Start of Block
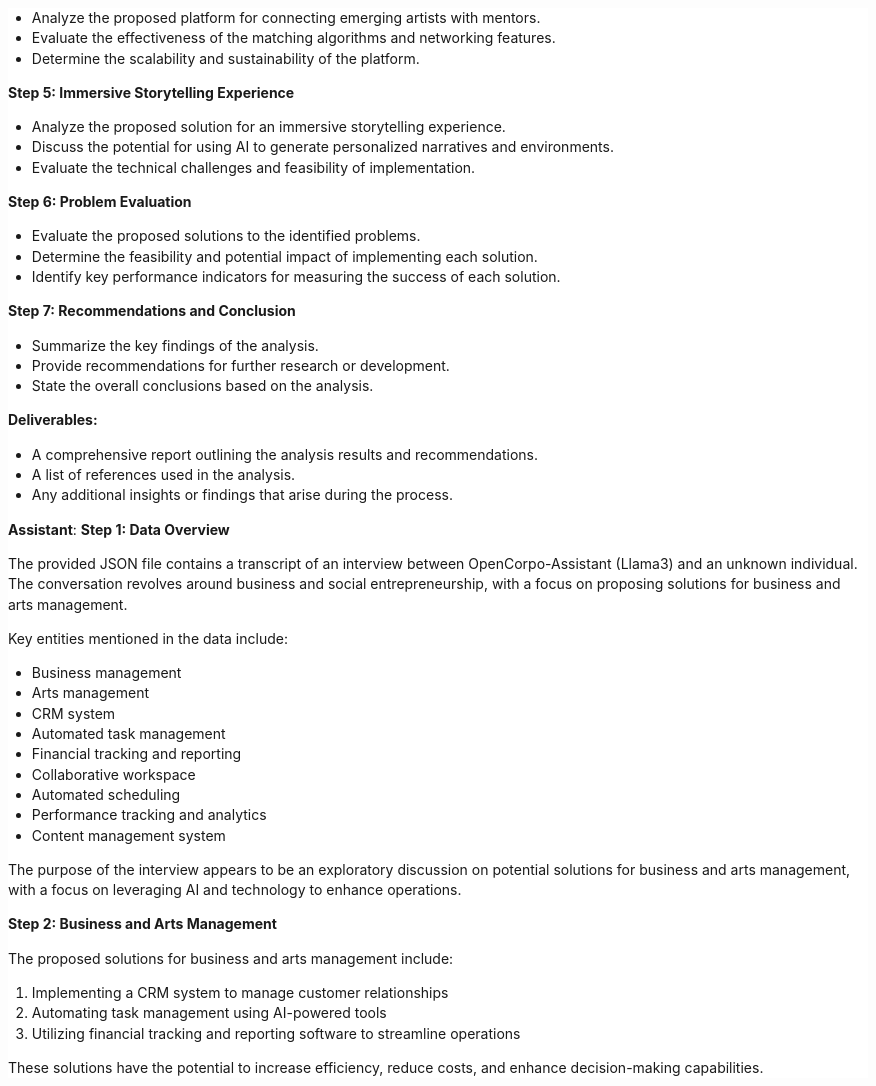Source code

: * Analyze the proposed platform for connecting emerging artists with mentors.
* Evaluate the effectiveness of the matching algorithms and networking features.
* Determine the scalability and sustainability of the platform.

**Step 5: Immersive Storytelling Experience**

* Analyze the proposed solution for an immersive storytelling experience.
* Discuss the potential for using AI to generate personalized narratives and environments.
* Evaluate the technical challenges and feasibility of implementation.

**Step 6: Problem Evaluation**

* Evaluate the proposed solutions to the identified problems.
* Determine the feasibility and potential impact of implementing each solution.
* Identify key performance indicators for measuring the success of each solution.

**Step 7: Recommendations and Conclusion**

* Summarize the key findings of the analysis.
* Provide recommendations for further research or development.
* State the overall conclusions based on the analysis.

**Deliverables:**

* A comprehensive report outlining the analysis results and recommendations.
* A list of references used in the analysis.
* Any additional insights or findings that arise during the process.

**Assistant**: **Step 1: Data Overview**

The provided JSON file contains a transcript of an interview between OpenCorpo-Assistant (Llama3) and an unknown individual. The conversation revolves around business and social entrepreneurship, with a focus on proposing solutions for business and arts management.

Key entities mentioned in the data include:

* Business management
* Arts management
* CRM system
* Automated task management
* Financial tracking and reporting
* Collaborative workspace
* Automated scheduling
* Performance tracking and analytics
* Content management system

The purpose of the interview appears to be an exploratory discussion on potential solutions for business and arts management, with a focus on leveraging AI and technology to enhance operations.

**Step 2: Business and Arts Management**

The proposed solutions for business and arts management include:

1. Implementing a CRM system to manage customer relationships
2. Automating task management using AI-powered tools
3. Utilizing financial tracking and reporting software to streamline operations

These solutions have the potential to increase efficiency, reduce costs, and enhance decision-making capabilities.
End of Block
• Problem requirements
Update the lines from the one containing "1: Data Overview**" through the one containing "3. Utilizing financial" by changing "interview" to "dialogue" and leaving everything else as it is. Return only those lines.

• Result below
**Assistant**: **Step 1: Data Overview**

The provided JSON file contains a transcript of an dialogue between OpenCorpo-Assistant (Llama3) and an unknown individual. The conversation revolves around business and social entrepreneurship, with a focus on proposing solutions for business and arts management.

Key entities mentioned in the data include:

* Business management
* Arts management
* CRM system
* Automated task management
* Financial tracking and reporting
* Collaborative workspace
* Automated scheduling
* Performance tracking and analytics
* Content management system

The purpose of the dialogue appears to be an exploratory discussion on potential solutions for business and arts management, with a focus on leveraging AI and technology to enhance operations.

**Step 2: Business and Arts Management**

The proposed solutions for business and arts management include:

1. Implementing a CRM system to manage customer relationships
2. Automating task management using AI-powered tools
3. Utilizing financial tracking and reporting software to streamline operations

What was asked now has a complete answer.